* [DATASET EXTRACT]:
┏━━

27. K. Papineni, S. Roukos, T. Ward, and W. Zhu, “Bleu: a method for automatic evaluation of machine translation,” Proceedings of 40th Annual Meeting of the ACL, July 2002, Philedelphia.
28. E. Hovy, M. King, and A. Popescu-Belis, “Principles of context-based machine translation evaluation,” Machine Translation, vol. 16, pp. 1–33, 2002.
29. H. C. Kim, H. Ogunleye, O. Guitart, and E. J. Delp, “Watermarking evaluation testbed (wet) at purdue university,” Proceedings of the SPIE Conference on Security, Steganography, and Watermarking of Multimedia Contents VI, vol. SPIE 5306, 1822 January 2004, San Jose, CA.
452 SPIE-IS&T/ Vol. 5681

┗━━
┏━━

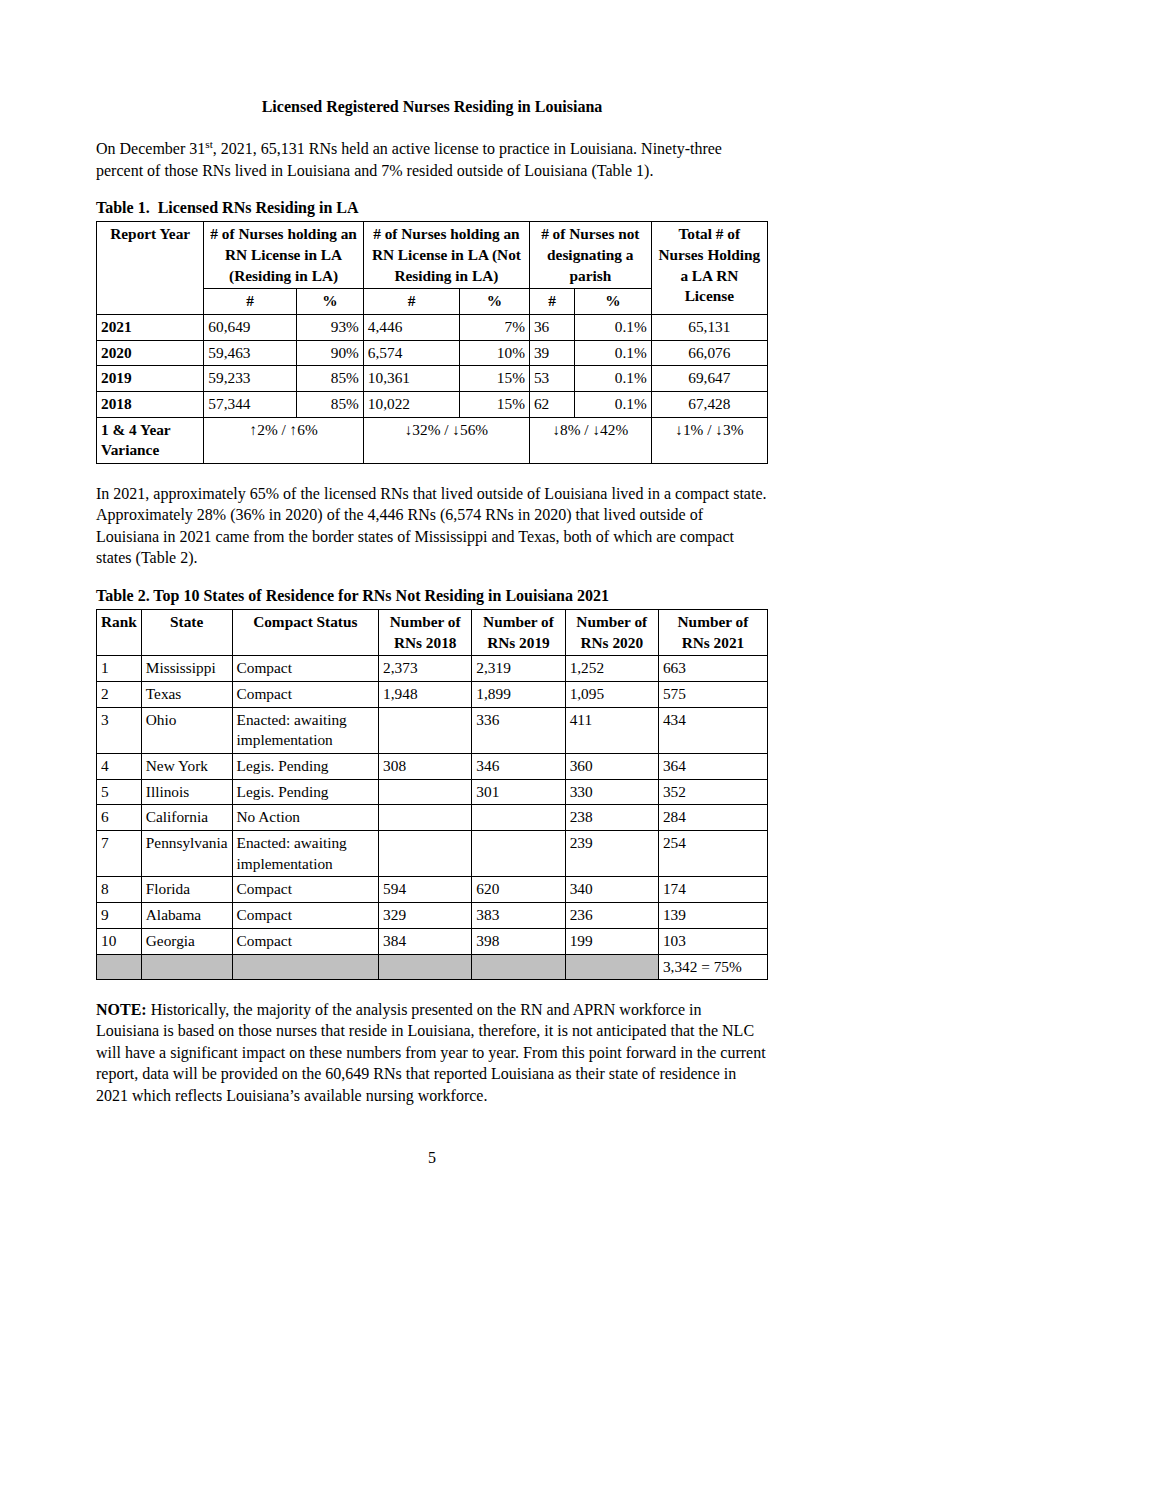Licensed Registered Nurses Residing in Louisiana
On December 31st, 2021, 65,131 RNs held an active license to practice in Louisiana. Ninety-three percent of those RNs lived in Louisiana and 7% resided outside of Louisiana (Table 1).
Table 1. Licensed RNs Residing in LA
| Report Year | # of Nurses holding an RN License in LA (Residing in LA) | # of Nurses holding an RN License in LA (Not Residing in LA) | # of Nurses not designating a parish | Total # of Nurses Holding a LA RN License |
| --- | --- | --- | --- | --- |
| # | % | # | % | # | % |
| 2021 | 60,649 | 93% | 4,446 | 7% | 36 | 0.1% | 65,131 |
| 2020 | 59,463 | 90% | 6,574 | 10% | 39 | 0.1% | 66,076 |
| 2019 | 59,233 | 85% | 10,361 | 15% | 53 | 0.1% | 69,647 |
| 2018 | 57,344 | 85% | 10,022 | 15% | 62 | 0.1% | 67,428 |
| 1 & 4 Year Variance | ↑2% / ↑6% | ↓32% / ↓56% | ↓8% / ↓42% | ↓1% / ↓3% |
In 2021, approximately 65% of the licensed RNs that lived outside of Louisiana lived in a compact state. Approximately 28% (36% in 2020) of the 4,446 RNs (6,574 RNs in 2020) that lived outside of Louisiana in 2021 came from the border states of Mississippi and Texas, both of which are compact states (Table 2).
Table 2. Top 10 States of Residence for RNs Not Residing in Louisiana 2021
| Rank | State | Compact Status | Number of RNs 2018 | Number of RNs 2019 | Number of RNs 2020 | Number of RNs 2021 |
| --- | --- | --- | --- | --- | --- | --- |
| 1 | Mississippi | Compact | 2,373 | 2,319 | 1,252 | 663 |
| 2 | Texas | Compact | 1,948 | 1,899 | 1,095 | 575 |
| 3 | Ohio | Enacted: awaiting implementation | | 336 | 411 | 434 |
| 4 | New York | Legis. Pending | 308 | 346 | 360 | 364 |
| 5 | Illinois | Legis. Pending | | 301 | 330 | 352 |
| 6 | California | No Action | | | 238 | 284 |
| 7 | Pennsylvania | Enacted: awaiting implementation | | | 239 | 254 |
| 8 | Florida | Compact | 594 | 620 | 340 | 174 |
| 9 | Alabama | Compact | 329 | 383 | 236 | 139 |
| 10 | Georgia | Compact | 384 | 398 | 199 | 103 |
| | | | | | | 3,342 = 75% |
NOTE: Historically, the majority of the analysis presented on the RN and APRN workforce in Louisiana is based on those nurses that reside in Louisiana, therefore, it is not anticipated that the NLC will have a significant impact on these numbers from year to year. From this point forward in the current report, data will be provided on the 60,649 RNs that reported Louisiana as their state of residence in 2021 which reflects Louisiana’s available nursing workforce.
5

┗━━

* [WHAT YOU SHOULD DO]:
Set down, from the entries above, exactly the lines from the one with "1,095 | 575 |" up to and including the one with "3,342 = 75% |", and no other lines.

* [SOLUTION FOR THIS EXERCISE]:
| 2 | Texas | Compact | 1,948 | 1,899 | 1,095 | 575 |
| 3 | Ohio | Enacted: awaiting implementation | | 336 | 411 | 434 |
| 4 | New York | Legis. Pending | 308 | 346 | 360 | 364 |
| 5 | Illinois | Legis. Pending | | 301 | 330 | 352 |
| 6 | California | No Action | | | 238 | 284 |
| 7 | Pennsylvania | Enacted: awaiting implementation | | | 239 | 254 |
| 8 | Florida | Compact | 594 | 620 | 340 | 174 |
| 9 | Alabama | Compact | 329 | 383 | 236 | 139 |
| 10 | Georgia | Compact | 384 | 398 | 199 | 103 |
| | | | | | | 3,342 = 75% |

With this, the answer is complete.